A Not So Lonely Pursuit

“We write alone. But we don’t have to be alone.”

I forget who said that. But it’s very true. Writing is a solitary experience. No one else can pound on those keys for you. You might be able to refine ideas with a group, but you have to come up with them. The fact that each writer has a voice means that only she can write a particular story.

And yet. And yet…

Most writers I know are introverts. That is, they need alone time. Need it like humans need oxygen. Like some people need chocolate — or coffee. Oh, they like parties and all, but there comes a time when you need to “shut the door” and power down.

One of the things that frustrates me occasionally is someone saying, “You can’t possibly be an introvert.” Why not? Because I can talk to strangers? Because I’ll stalk down that guy at Bouchercon who looked horribly familiar, just so I can figure out who he is? That would be being shy. Never said I was shy.

Bouchercon last October was an amazing experience. From the readers I met at socials, to the writers I met at the bar, the energy was intense. When I got home, all I wanted to do was work on my WIP (okay, right after I took a nap).

Same thing last week when Hank Phillippi Ryan came to town on her tour for What You See. Listening to Hank always energizes me, makes me want to jump back into my writing with abandon. And getting to share a glass of wine and a slice of pizza? Bonus.

And I love hanging with my critique group. Last night we went to a local library for an event, talking about our writing and our journeys.

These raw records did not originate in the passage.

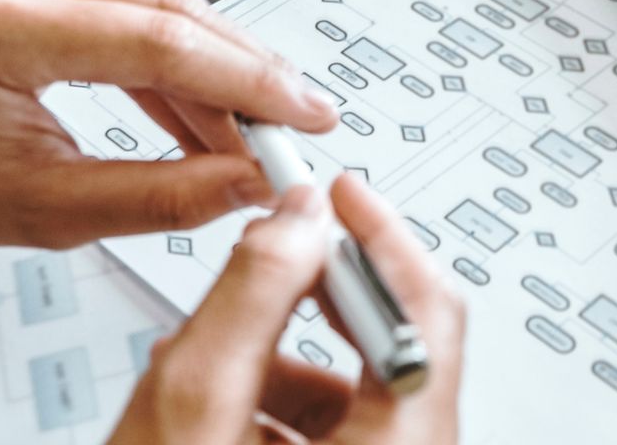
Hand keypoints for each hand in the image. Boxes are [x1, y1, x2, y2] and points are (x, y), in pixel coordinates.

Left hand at [0, 0, 338, 246]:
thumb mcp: (47, 210)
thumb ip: (161, 196)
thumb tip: (253, 181)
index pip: (151, 43)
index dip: (245, 82)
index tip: (303, 116)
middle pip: (166, 12)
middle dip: (244, 73)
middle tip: (300, 121)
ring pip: (159, 5)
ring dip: (217, 67)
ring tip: (259, 128)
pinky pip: (134, 3)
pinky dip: (177, 56)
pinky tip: (211, 107)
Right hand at [111, 176, 463, 444]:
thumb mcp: (190, 414)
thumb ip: (249, 302)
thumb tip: (295, 222)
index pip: (427, 314)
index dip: (382, 237)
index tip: (342, 195)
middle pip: (394, 351)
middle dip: (320, 299)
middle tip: (275, 258)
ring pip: (355, 398)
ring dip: (286, 361)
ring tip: (212, 366)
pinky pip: (336, 439)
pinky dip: (279, 413)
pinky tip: (219, 417)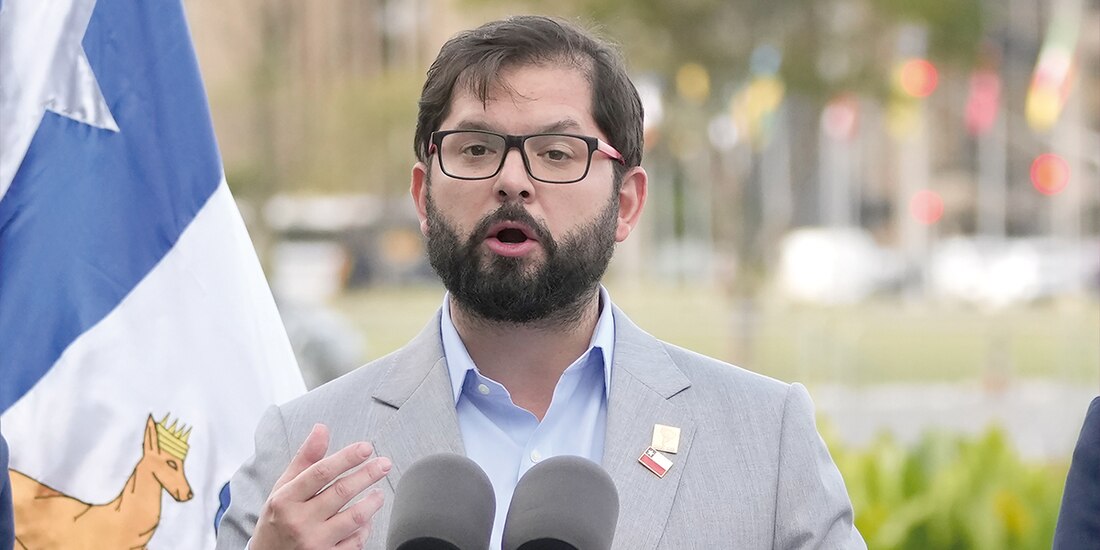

Our monthly sessions often encompass talking about family, friends, and life as much as talking about our submitted pages.

But here’s the thing. After all these events? I crave alone time. Just me, a bubble bath, and a good book. I don’t want to talk to anyone. Not even my family. My soul needs that peace to maintain my sanity. Too much running around is a Bad Thing. The holidays are killer. All those people. I was initially going to have a roomie for Bouchercon. I wound up being on my own, and it was probably the best thing for me.

The wonderful thing is that my writing tribe – my community, my “peeps” – get it. Many of them are exactly the same way. We have loads of fun together. And then we all want to go our separate ways.

We need social. Those hours we spend mired in our own heads, alternating between “this is great” and “I suck”? They are only alleviated by some community. Often other writers, but always people who care. Plus, social events are priceless, if only for the story ideas you can get while eavesdropping on conversations, or wondering what that person in the off-beat clothes standing off to the side is really up to.

Social is great. Just — don’t take it personally when, at the end of the day, I slink off to my hotel room for some much-needed alone time.

Mary Sutton | @mary_sutton73


Author: Liz Milliron

Liz Milliron has been making up stories, and creating her own endings for other people's stories, for as long as she can remember. She survived growing up through reading, cutting her mystery teeth on Agatha Christie, Mary Higgins Clark and, of course, Nancy Drew. As an adult, she finds escape from the world of software documentation through creating her own fictional murder and mayhem. She lives near Pittsburgh with her husband and two teenage children, and fantasizes about owning a dog again - one of these days.

11 thoughts on “A Not So Lonely Pursuit”

  1. Yep. Absolutely! I love the distinction you make between introvert and shy. I am a shy introvert, which could be very painful if not for my martial arts training.


  2. It’s all so very true, isn’t it? We want to be alone–but then we enjoy being around people–but then we want to be alone! I agree with Kait; every writer will recognize themselves here.


  3. Think that’s a SinC motto–about writing alone but not being alone–heard them say that at the Sisters in Crime breakfast at Bouchercon. It made me feel a bit teary, honestly, as well as “understood”! 😉

    Great post, Mary. Good that you’ve figured out what you need. That’s very healthy.


  4. I want to be left alone when I (finally!) have the time to write. But whenever I am sitting at my desk, it seems to be a signal for the entire family, including the dog, to hang out and talk to me (yes, even the dog, who makes this kind of whining sound when bored.) Forget the convention, I just need the hotel room.


  5. This is so me. There is a huge difference between being an introvert and being shy or socially awkward/impolite. Although I can shy too. So I have canned stories that I use to get myself warmed up. If you know me long enough you know my stories… ask my husband. lol

    I went to my first big writing convention and the only thing that got me threw was the train ride between the conference center and my house every night. I needed to just zone.


  6. Carmen, I hear you about the signal. It seems to go out ANY time I’m finally alone and able to write/read/sleep/relax.

    Katherine, I bet that train was awesome. Something I can totally see myself doing.